Glenn R. Luecke, Ying Li and Martin Cuma
The purpose of this paper is to evaluate how to use nodes in a cluster efficiently by studying the NAS Parallel Benchmarks (NASPB) on Intel Xeon and AMD Opteron dual CPU Linux…
Abstract
Purpose
The purpose of this paper is to evaluate how to use nodes in a cluster efficiently by studying the NAS Parallel Benchmarks (NASPB) on Intel Xeon and AMD Opteron dual CPU Linux clusters.

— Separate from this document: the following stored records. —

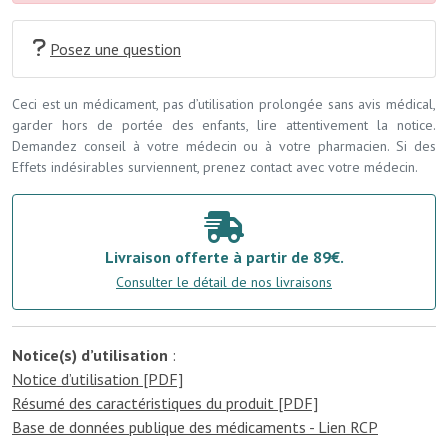
Posez une question
Ceci est un médicament, pas d’utilisation prolongée sans avis médical,
garder hors de portée des enfants, lire attentivement la notice.
Demandez conseil à votre médecin ou à votre pharmacien. Si des
Effets indésirables surviennent, prenez contact avec votre médecin.
Livraison offerte à partir de 89€.
Consulter le détail de nos livraisons
Notice(s) d’utilisation
:
Notice d’utilisation [PDF]
Résumé des caractéristiques du produit [PDF]
Base de données publique des médicaments - Lien RCP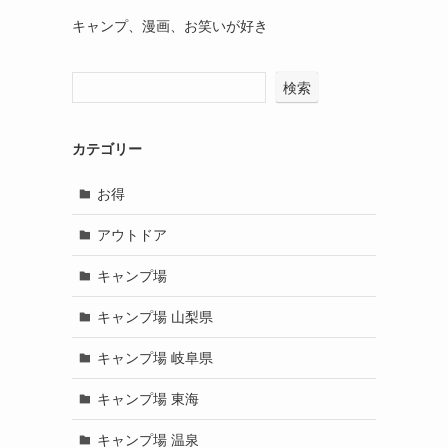
キャンプ、漫画、お笑いが好き
検索
カテゴリー
お得
アウトドア
キャンプ場
キャンプ場 山梨県
キャンプ場 岐阜県
キャンプ場 東海
キャンプ場 温泉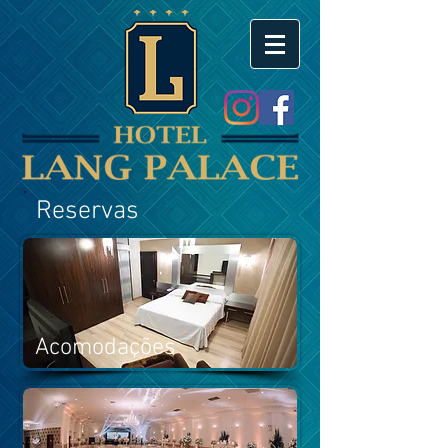
Reservas
Acomodações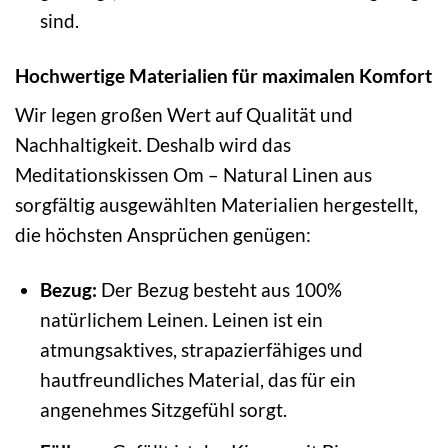
sind.
Hochwertige Materialien für maximalen Komfort
Wir legen großen Wert auf Qualität und
Nachhaltigkeit. Deshalb wird das
Meditationskissen Om – Natural Linen aus
sorgfältig ausgewählten Materialien hergestellt,
die höchsten Ansprüchen genügen:
Bezug:
Der Bezug besteht aus 100%
natürlichem Leinen. Leinen ist ein
atmungsaktives, strapazierfähiges und
hautfreundliches Material, das für ein
angenehmes Sitzgefühl sorgt.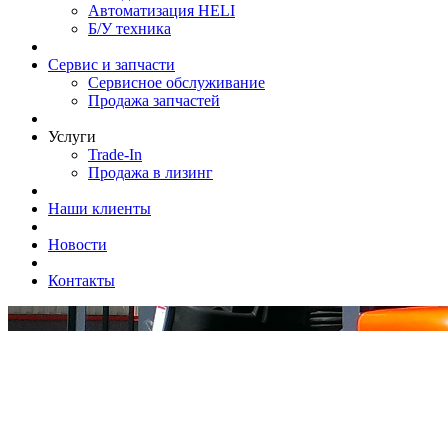
Автоматизация HELI
Б/У техника
Сервис и запчасти
Сервисное обслуживание
Продажа запчастей
Услуги
Trade-In
Продажа в лизинг
Наши клиенты
Новости
Контакты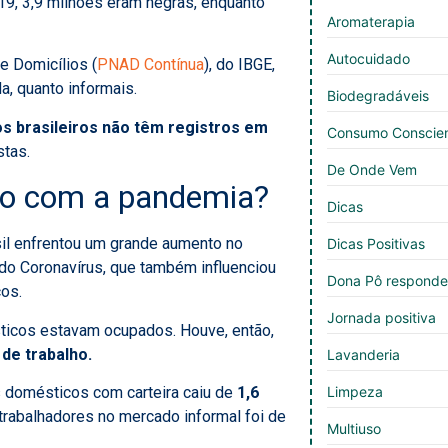
9, 3,9 milhões eram negras, enquanto
Aromaterapia
Autocuidado
 Domicílios (
PNAD Contínua
), do IBGE,
a, quanto informais.
Biodegradáveis
 brasileiros não têm registros em
Consumo Conscie
stas.
De Onde Vem
co com a pandemia?
Dicas
asil enfrentou um grande aumento no
Dicas Positivas
o Coronavírus, que também influenciou
Dona Pô respond
os.
Jornada positiva
ticos estavam ocupados. Houve, então,
de trabalho.
Lavanderia
 domésticos com carteira caiu de
1,6
Limpeza
 trabalhadores no mercado informal foi de
Multiuso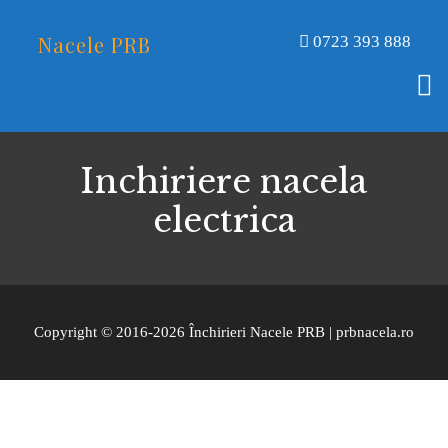
Nacele PRB
0723 393 888
Inchiriere nacela
electrica
Copyright © 2016-2026 Închirieri Nacele PRB | prbnacela.ro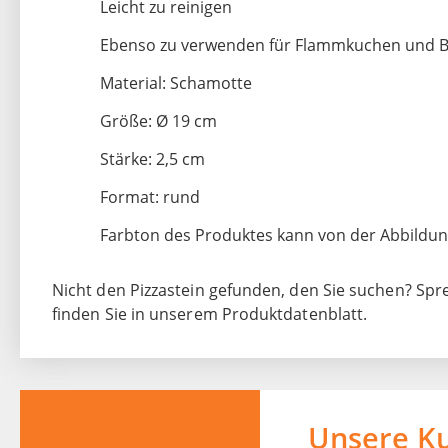
Leicht zu reinigen
Ebenso zu verwenden für Flammkuchen und B
Material: Schamotte
Größe: Ø 19 cm
Stärke: 2,5 cm
Format: rund
Farbton des Produktes kann von der Abbildu
Nicht den Pizzastein gefunden, den Sie suchen? Spr
finden Sie in unserem Produktdatenblatt.
Unsere K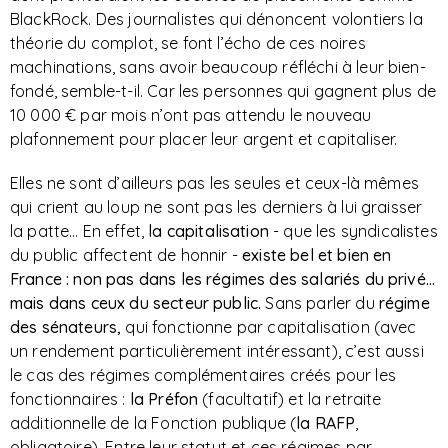
BlackRock. Des journalistes qui dénoncent volontiers la
théorie du complot, se font l’écho de ces noires
machinations, sans avoir beaucoup réfléchi à leur bien-
fondé, semble-t-il. Car les personnes qui gagnent plus de
10 000 € par mois n’ont pas attendu le nouveau
plafonnement pour placer leur argent et capitaliser.
Elles ne sont d’ailleurs pas les seules et ceux-là mêmes
qui crient au loup ne sont pas les derniers à lui graisser
la patte…
En effet,
la capitalisation
- que les syndicalistes
du public affectent de honnir -
existe bel et bien en
France : non pas dans les régimes des salariés du privé…
mais dans ceux du secteur public.
Sans parler du
régime
des sénateurs,
qui fonctionne par capitalisation (avec
un rendement particulièrement intéressant), c’est aussi
le cas des régimes complémentaires créés pour les
fonctionnaires :
la Préfon
(facultatif) et la retraite
additionnelle de la Fonction publique (
la RAFP
,
obligatoire). Entre leur statut et ces régimes par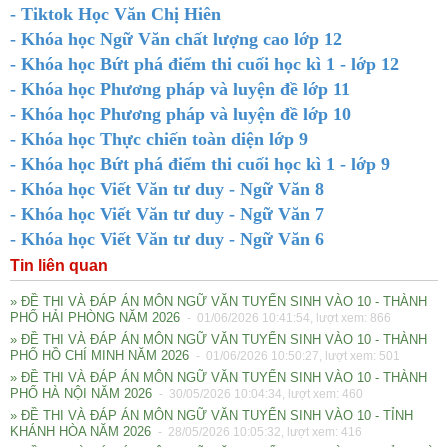
- Tiktok Học Văn Chị Hiên
- Khóa học Ngữ Văn chất lượng cao lớp 12
- Khóa học Bứt phá điểm thi cuối học kì 1 - lớp 12
- Khóa học Phương pháp và luyện đề lớp 11
- Khóa học Phương pháp và luyện đề lớp 10
- Khóa học Thực chiến toàn diện lớp 9
- Khóa học Bứt phá điểm thi cuối học kì 1 - lớp 9
- Khóa học Viết Văn tư duy - Ngữ Văn 8
- Khóa học Viết Văn tư duy - Ngữ Văn 7
- Khóa học Viết Văn tư duy - Ngữ Văn 6
Tin liên quan
» ĐỀ THI VÀ ĐÁP ÁN MÔN NGỮ VĂN TUYỂN SINH VÀO 10 - THÀNH
PHỐ HẢI PHÒNG NĂM 2026
- 01/06/2026 10:41:54, lượt xem: 866
» ĐỀ THI VÀ ĐÁP ÁN MÔN NGỮ VĂN TUYỂN SINH VÀO 10 - THÀNH
PHỐ HỒ CHÍ MINH NĂM 2026
- 01/06/2026 10:50:27, lượt xem: 501
» ĐỀ THI VÀ ĐÁP ÁN MÔN NGỮ VĂN TUYỂN SINH VÀO 10 - THÀNH
PHỐ HÀ NỘI NĂM 2026
- 30/05/2026 10:04:34, lượt xem: 460
» ĐỀ THI VÀ ĐÁP ÁN MÔN NGỮ VĂN TUYỂN SINH VÀO 10 - TỈNH
KHÁNH HÒA NĂM 2026
- 28/05/2026 10:05:32, lượt xem: 416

Design/methodology/approach
The performance results of the NASPB are presented both with one MPI process per node (1 ppn) and with two MPI processes per node (2 ppn). These benchmark results were analyzed by considering the impact of cache effects, code scalability, memory bandwidth within nodes, and the impact of MPI and the MPI communication network. Memory bandwidth was benchmarked using MPI versions of the Streams benchmarks. The impact of MPI and the MPI communication network are evaluated by benchmarking the performance of MPI sends and receives, MPI broadcast, and the MPI all‐to‐all routines.
Findings
The performance results from running the NASPB and from the memory bandwidth benchmarks show that better performance can sometimes be achieved using 1 ppn. Performance results show that the AMD Opteron/Myrinet cluster is able to achieve significantly better utilization of the second processor than the Intel Xeon/Myrinet cluster.
Practical implications
Most Linux clusters are purchased with two processors per node. One would like to run all applications on a cluster with two processors per node using 2 ppn instead of 1 ppn in order to utilize the second processor on each node. However, our results show that this is not always the best choice. Users should always assess their program performance with both 1 ppn and 2 ppn before running production calculations. This issue becomes even more important with the emergence of multi‐core processors.
Originality/value
To the authors' best knowledge, this is the only detailed comparison of AMD Opteron and Intel Xeon dual processor node parallel performance on large Myrinet clusters. The paper should be of value to everybody considering running on or purchasing AMD or Intel‐based Linux cluster.